The Company prohibits the Group’s directors, officers and employees who reported to the Audit and Supervisory Committee from being treated unreasonably because of such reporting. This directive shall be thoroughly disseminated to the Group’s directors, officers and employees.
- In cases when the Audit and Supervisory Committee bills the Company for prepaid expenses incurred through the execution of their duties, the department handling such matters shall deliberate on said bills and pay the expenses or liabilities without delay, except in cases when it was determined and verified that such expenses or liabilities were unnecessary for the execution of the duties.
- To pay expenses incurred by the execution of duties by the Audit and Supervisory Committee, a certain amount of budget shall be set aside each year.
- To enhance the audit function of the Audit and Supervisory Committee, the Company will take into account their expertise as well as independence when electing outside audit and supervisory board members.

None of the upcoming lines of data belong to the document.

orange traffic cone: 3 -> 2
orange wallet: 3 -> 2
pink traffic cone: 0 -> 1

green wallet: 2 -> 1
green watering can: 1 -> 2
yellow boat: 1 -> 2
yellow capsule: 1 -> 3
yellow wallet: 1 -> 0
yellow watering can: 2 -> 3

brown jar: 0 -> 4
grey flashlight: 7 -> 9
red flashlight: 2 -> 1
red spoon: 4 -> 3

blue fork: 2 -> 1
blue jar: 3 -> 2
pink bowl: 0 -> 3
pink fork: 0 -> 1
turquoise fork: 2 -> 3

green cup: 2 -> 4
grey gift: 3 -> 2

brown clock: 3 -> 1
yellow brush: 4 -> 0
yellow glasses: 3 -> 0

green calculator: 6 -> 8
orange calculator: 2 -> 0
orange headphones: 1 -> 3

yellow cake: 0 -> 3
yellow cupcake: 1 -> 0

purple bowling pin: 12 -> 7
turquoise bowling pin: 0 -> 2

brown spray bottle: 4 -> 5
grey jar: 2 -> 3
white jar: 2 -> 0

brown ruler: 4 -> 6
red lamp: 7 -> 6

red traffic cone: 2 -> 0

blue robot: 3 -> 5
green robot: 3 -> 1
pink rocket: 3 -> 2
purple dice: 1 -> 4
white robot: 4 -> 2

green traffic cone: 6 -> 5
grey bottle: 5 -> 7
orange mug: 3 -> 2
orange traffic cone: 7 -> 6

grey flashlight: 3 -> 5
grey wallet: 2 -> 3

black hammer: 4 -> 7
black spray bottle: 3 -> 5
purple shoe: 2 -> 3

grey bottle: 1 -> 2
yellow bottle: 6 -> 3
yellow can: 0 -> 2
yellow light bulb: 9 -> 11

- The Audit and Supervisory Committee, the independent auditor, the internal audit department and other parties will hold regular meetings to exchange information and opinions and promote close cooperation.
- The representative director will hold regular meetings with the Audit and Supervisory Committee to audit the execution of duties by directors and further improve the audit system.
- The Company shall establish a system that allows the Audit and Supervisory Committee to promote cooperation with lawyers, certified public accountants, and other experts outside the Company when the Audit and Supervisory Committee believe it necessary to do so in executing its duties.